Wooster Triway Superintendent Dave Rice was disappointed that, for the third year in a row, member principals in the Ohio High School Athletic Association voted down a competitive balance proposal.
This proposal would have taken into account athletes who play for a school but don’t live within the school’s boundaries, and use that as a multiplier to add to enrollment numbers to determine a school’s divisional alignment. OHSAA Commissioner Dan Ross said the measure failed by a vote of 327-308. A total of 191 schools didn’t vote, four turned in invalid ballots and 27 ballots were turned in after the deadline, Ross said.
“It seemed like a good option,” Rice said.

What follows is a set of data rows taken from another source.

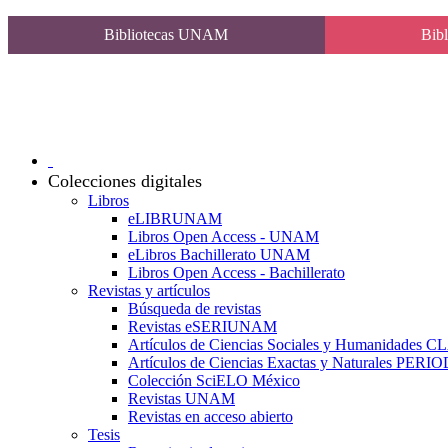
Bibliotecas UNAM
Bibl
Colecciones digitales
Libros
eLIBRUNAM
Libros Open Access - UNAM
eLibros Bachillerato UNAM
Libros Open Access - Bachillerato
Revistas y artículos
Búsqueda de revistas
Revistas eSERIUNAM
Artículos de Ciencias Sociales y Humanidades 
Artículos de Ciencias Exactas y Naturales PER
Colección SciELO México
Revistas UNAM
Revistas en acceso abierto
Tesis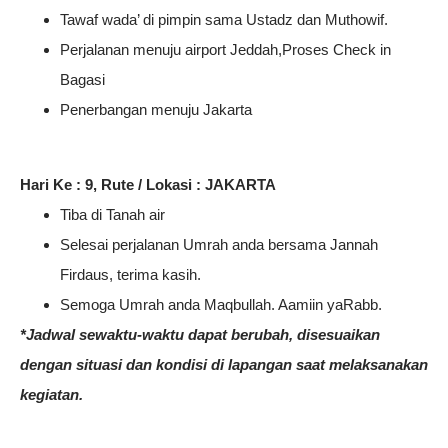
Tawaf wada’ di pimpin sama Ustadz dan Muthowif.
Perjalanan menuju airport Jeddah,Proses Check in
Bagasi
Penerbangan menuju Jakarta
Hari Ke : 9, Rute / Lokasi : JAKARTA
Tiba di Tanah air
Selesai perjalanan Umrah anda bersama Jannah
Firdaus, terima kasih.
Semoga Umrah anda Maqbullah. Aamiin yaRabb.
*Jadwal sewaktu-waktu dapat berubah, disesuaikan
dengan situasi dan kondisi di lapangan saat melaksanakan
kegiatan.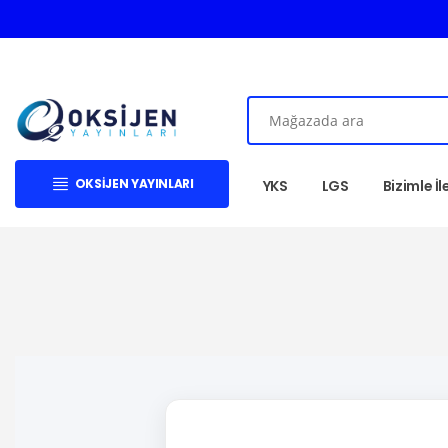
OKSIJEN YAYINLARI
YKS
LGS
Bizimle İ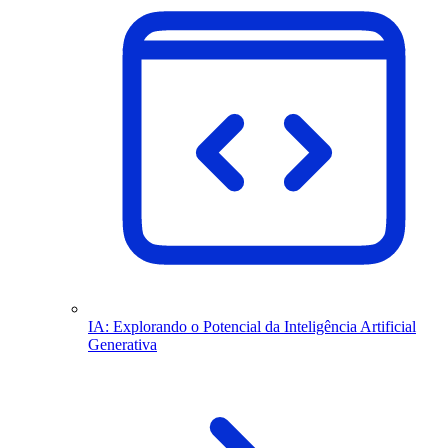
IA: Explorando o Potencial da Inteligência Artificial
Generativa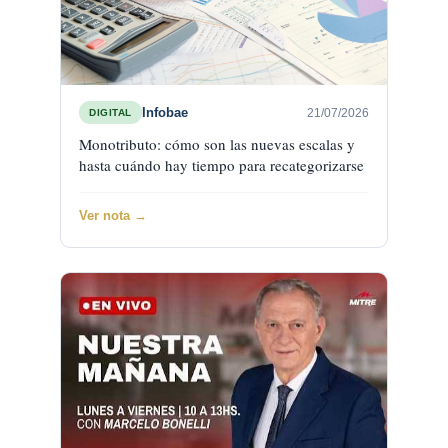
Infobae
21/07/2026
DIGITAL
Monotributo: cómo son las nuevas escalas y
hasta cuándo hay tiempo para recategorizarse
Ver nota →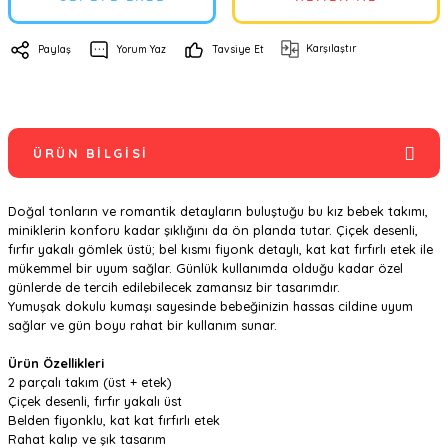
Karşılaştır
Paylaş
Yorum Yaz
Tavsiye Et
ÜRÜN BILGISI
Doğal tonların ve romantik detayların buluştuğu bu kız bebek takımı,
miniklerin konforu kadar şıklığını da ön planda tutar. Çiçek desenli,
fırfır yakalı gömlek üstü; bel kısmı fiyonk detaylı, kat kat fırfırlı etek ile
mükemmel bir uyum sağlar. Günlük kullanımda olduğu kadar özel
günlerde de tercih edilebilecek zamansız bir tasarımdır.
Yumuşak dokulu kumaşı sayesinde bebeğinizin hassas cildine uyum
sağlar ve gün boyu rahat bir kullanım sunar.
Ürün Özellikleri
2 parçalı takım (üst + etek)
Çiçek desenli, fırfır yakalı üst
Belden fiyonklu, kat kat fırfırlı etek
Rahat kalıp ve şık tasarım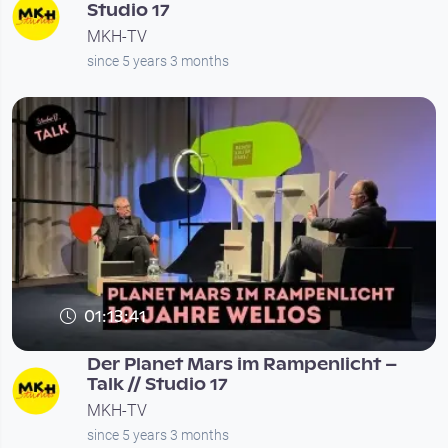
Studio 17
MKH-TV
since 5 years 3 months
01:13:41
Der Planet Mars im Rampenlicht –
Talk // Studio 17
MKH-TV
since 5 years 3 months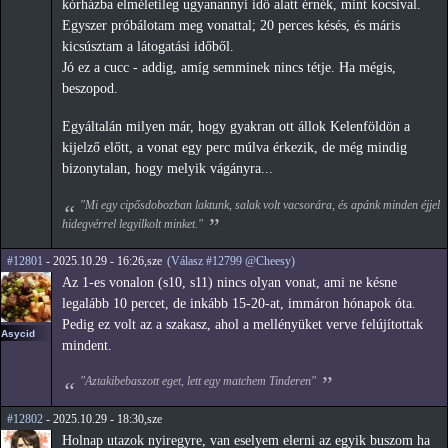
kórházba elméletileg ugyanannyi idő alatt érnék, mint kocsival.
Egyszer próbálotam meg vonattal; 20 perces késés, és máris
kicsúsztam a látogatási időből.
Jó ez a cucc - addig, amíg semminek nincs tétje. Ha mégis,
beszopod.
Egyáltalán milyen már, hogy gyakran ott állok Kelenföldön a
kijelző előtt, a vonat egy perc múlva érkezik, de még mindig
bizonytalan, hogy melyik vágányra...
"Mi egy cipősdobozban laktunk, salak volt vacsorára, és apánk minden éjjel
hidegvérrel legyilkolt minket."
#12801
- 2025.10.29 - 16:26,sze
(Válasz #12799 @Cheesy)
Az 1-es vonalon (s10, s11) nincs olyan vonat, ami ne késne
legalább 10 percet, de inkább 15-20-at, immáron hónapok óta.
Pedig ez volt az a szakasz, ahol a mellényüket verve felújítottak
Asycid
mindent.
"Aztakibebaszott eget, lett egy matchem Tinderen"
#12802
- 2025.10.29 - 18:30,sze
Holnap utazok nyiregyre, van eselyem elerni az egyik buszom ha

The measure voted on replaced a public-private tournament split put on the ballot by Rice and opposed by the OHSAA. And now, Rice plans to circulate petitions again to get a public-private tournament split on the ballot next year.
“This time, it won’t be pulled,” Rice said. “If it gets on the ballot, it will go for a vote.”
If the measure gets on the ballot, it will be the third time the OHSAA voted on split tournaments, with the previous two, in 1978 and 1994, failing significantly. Rice said the split would be for team tournaments in football, volleyball, soccer, basketball, baseball and softball. His previous petition was for a split in all team tournaments, which led to concerns that some sports with fewer teams — like hockey and gymnastics — would be unable to hold split tournaments.
St. Joseph Central Catholic Principal Tim Cullen appreciated this proposal, saying it addressed enrollment at private and public schools.
“I give them credit for trying to find a proposal that gave weight to schools with open enrollment,” he said.
SJCC is currently in the smallest division in every sport in which it participates, and Cullen anticipates that shy of a public-private split, it will remain unaffected.
“In our situation, no matter what they configure, I’m not sure that it’ll have any effect on us,” he said.
Woodmore principal Jim Kieper said he was surprised that the public-private split was taken off the ballot. Rice realizes that’s a fairly common reaction, and said he’d like to find a co-sponsor for a new referendum item.
“I’m sure I lost some credibility by pulling the measure,” he said.
In the meantime, Ross said member principals would be surveyed, and the competitive balance committee would be reactivated. That committee, which included Rice, was formed by the OHSAA after a 2010 survey revealed a perception of a competitive imbalance, with non-public schools winning a disproportionate amount of titles. The competitive balance committee came up with a formula taking into account athletic tradition, socioeconomics and school boundaries that would be added to enrollment numbers for divisional alignment. That formula was voted down twice by member principals.
Ross hopes a recommendation will be made to the board of directors in August or September.
“We’re very close,” Ross said. “We’re not at the tipping point yet, but we’re close.”
Ross said if the OHSAA board of directors wanted to, it could impose any type of competitive balance adjustment as a sports regulation. But he said that probably wouldn’t be the best move for its members.
“This is such an important issue that our member schools need to have a voice in how this is changed,” he said.